◆ **About this task**
Using the text on "A Spaceman Came Travelling" below, answer these:
(a) On which album did the song first appear, and in what year was that album released?
(b) What position did the song reach in the Canadian airplay charts after its first release?
(c) In the 1986 UK release, which song shared the double A-side, and what chart position did that single reach?

◆ **Source document**
= = =

"A Spaceman Came Travelling" is a song by Chris de Burgh. It first appeared on his second studio album, Spanish Train and Other Stories, which was released in 1975. It has been released numerous times as a single, becoming a popular Christmas song, and has appeared on many festive compilation albums.

Single release
The song was not an initial success in the UK and failed to chart. After its first release in 1975 it reached the top position of the Irish single charts staying 15 weeks in the Irish charts and climbed to number 22 in the Canadian airplay charts. However, in 1986, following de Burgh's huge success with "The Lady in Red", its reissue reached number 15 in Ireland charting for only 1 week. The song was also issued as a double A-side with the song "The Ballroom of Romance" and charted for the first time in the UK in 1986, reaching number 40 and staying on the chart for five weeks.

= = =

[Entries taken from a collection]
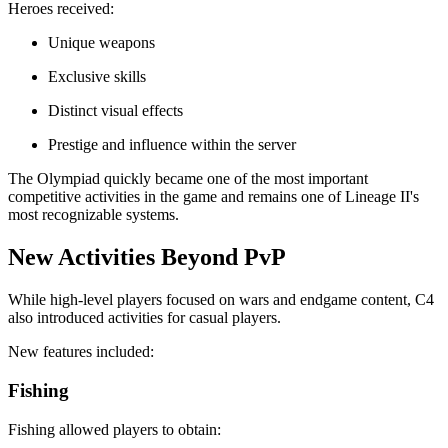
Heroes received:
Unique weapons
Exclusive skills
Distinct visual effects
Prestige and influence within the server
The Olympiad quickly became one of the most important
competitive activities in the game and remains one of Lineage II's
most recognizable systems.
New Activities Beyond PvP
While high-level players focused on wars and endgame content, C4
also introduced activities for casual players.
New features included:
Fishing
Fishing allowed players to obtain:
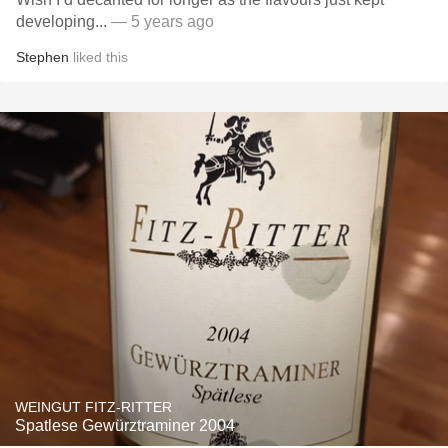
developing...
— 5 years ago
Stephen
liked this
WEINGUT FITZ-RITTER
Spatlese Gewürztraminer 2004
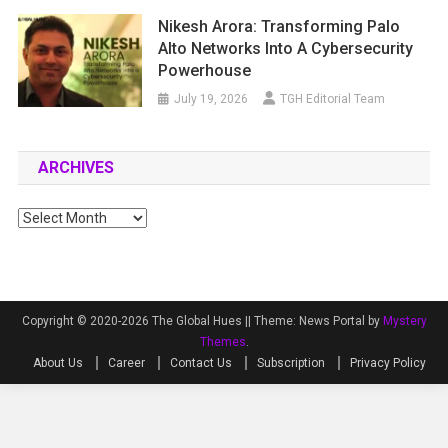
Nikesh Arora: Transforming Palo
Alto Networks Into A Cybersecurity
Powerhouse
July 19, 2026
TGH Editorial Team
ARCHIVES
Archives
Copyright © 2020-2026 The Global Hues ||
Theme: News Portal by
Mystery
Themes
.
About Us
Career
Contact Us
Subscription
Privacy Policy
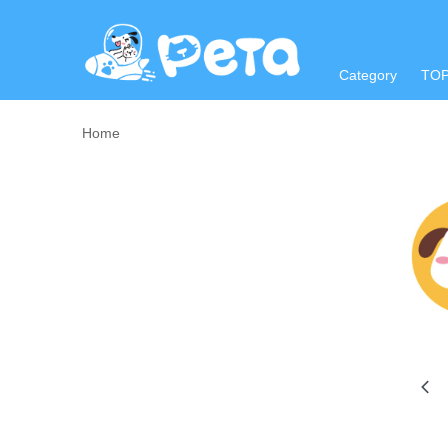
Category
TO
Home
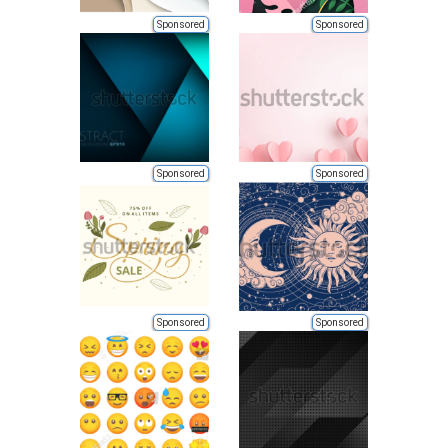
Sponsored
Sponsored
Sponsored
Sponsored
Sponsored
Sponsored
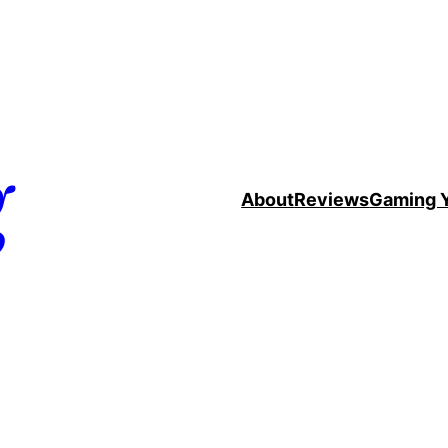
g
About
Reviews
Gaming 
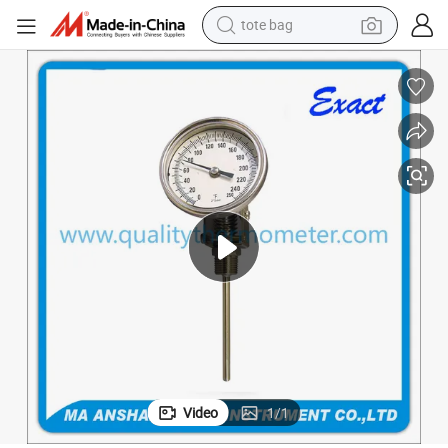
tote bag
tshirt
electric car
smart phone
perfume
running shoe
human hair wig
reagent
Video
1
/
1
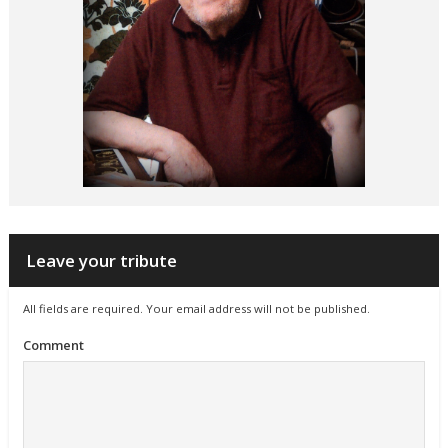
Leave your tribute
All fields are required. Your email address will not be published.
Comment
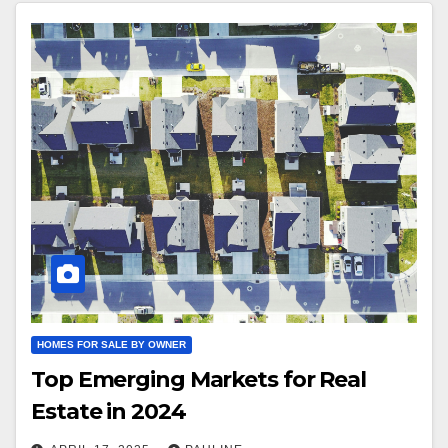
HOMES FOR SALE BY OWNER
Top Emerging Markets for Real
Estate in 2024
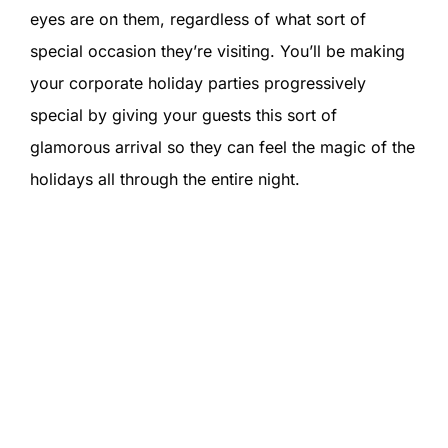
eyes are on them, regardless of what sort of
special occasion they’re visiting. You’ll be making
your corporate holiday parties progressively
special by giving your guests this sort of
glamorous arrival so they can feel the magic of the
holidays all through the entire night.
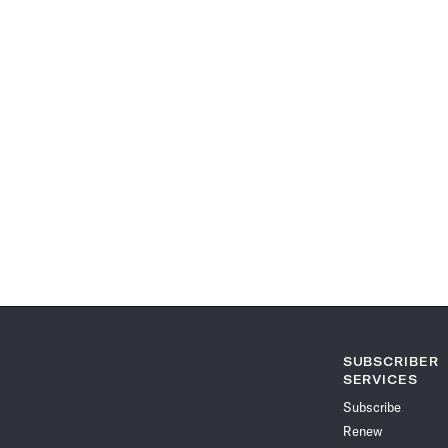
SUBSCRIBER
SERVICES
Subscribe
Renew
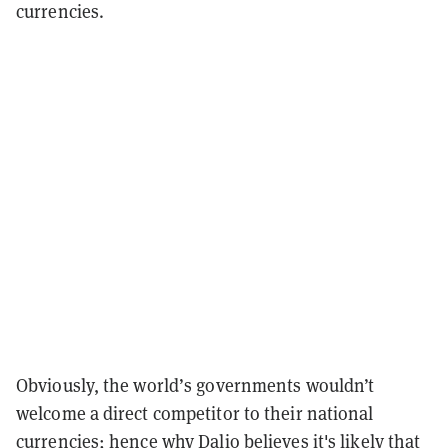
currencies.
Obviously, the world’s governments wouldn’t
welcome a direct competitor to their national
currencies; hence why Dalio believes it's likely that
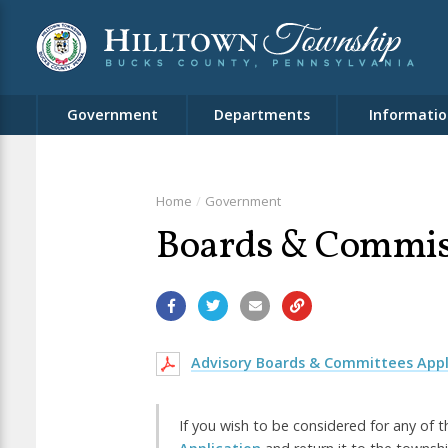
Government
Departments
Informatio
Home
Government
Boards & Commis
Advisory Boards & Committees Appl
If you wish to be considered for any of t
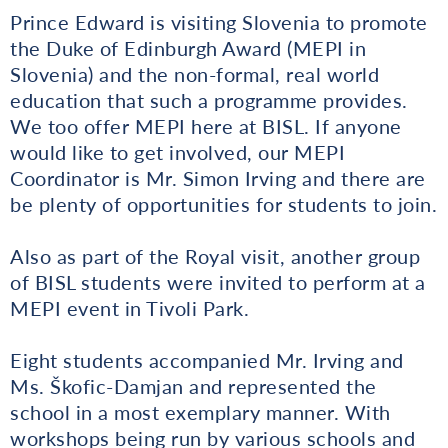
Prince Edward is visiting Slovenia to promote
the Duke of Edinburgh Award (MEPI in
Slovenia) and the non-formal, real world
education that such a programme provides.
We too offer MEPI here at BISL. If anyone
would like to get involved, our MEPI
Coordinator is Mr. Simon Irving and there are
be plenty of opportunities for students to join.
Also as part of the Royal visit, another group
of BISL students were invited to perform at a
MEPI event in Tivoli Park.
Eight students accompanied Mr. Irving and
Ms. Škofic-Damjan and represented the
school in a most exemplary manner. With
workshops being run by various schools and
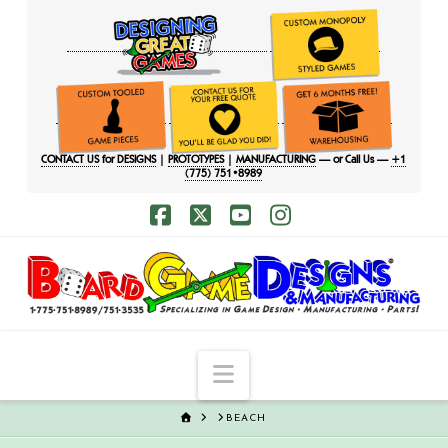
CONTACT US
for
DESIGNS
|
PROTOTYPES
|
MANUFACTURING
— or Call Us —
+1
(775) 751•8989
Facebook
X
YouTube
Instagram
Navigation
HOME
BEACH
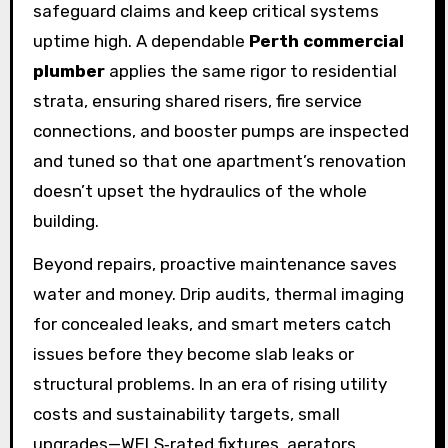
safeguard claims and keep critical systems
uptime high. A dependable
Perth commercial
plumber
applies the same rigor to residential
strata, ensuring shared risers, fire service
connections, and booster pumps are inspected
and tuned so that one apartment’s renovation
doesn’t upset the hydraulics of the whole
building.
Beyond repairs, proactive maintenance saves
water and money. Drip audits, thermal imaging
for concealed leaks, and smart meters catch
issues before they become slab leaks or
structural problems. In an era of rising utility
costs and sustainability targets, small
upgrades—WELS‑rated fixtures, aerators,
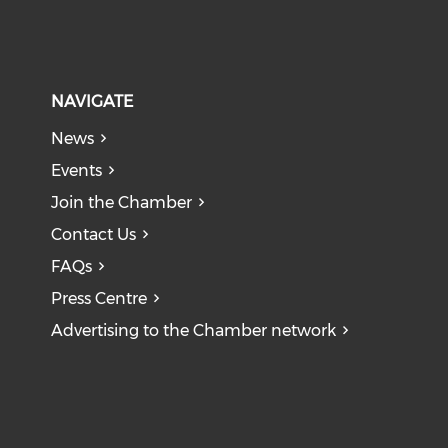
NAVIGATE
News
Events
Join the Chamber
Contact Us
FAQs
Press Centre
Advertising to the Chamber network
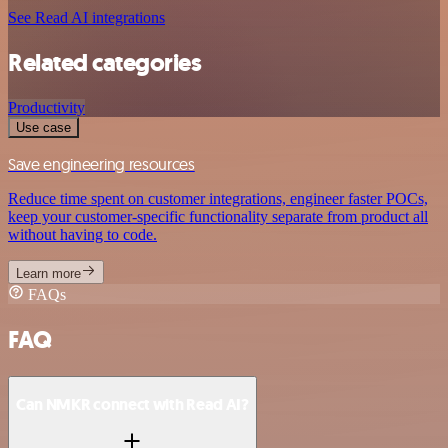
See Read AI integrations
Related categories
Productivity
Use case
Save engineering resources
Reduce time spent on customer integrations, engineer faster POCs,
keep your customer-specific functionality separate from product all
without having to code.
Learn more
FAQs
FAQ
Can NMKR connect with Read AI?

= = =

◆ **Exercise result**
(a) Spanish Train and Other Stories, released in 1975.
(b) Number 22.
(c) "The Ballroom of Romance"; it reached number 40.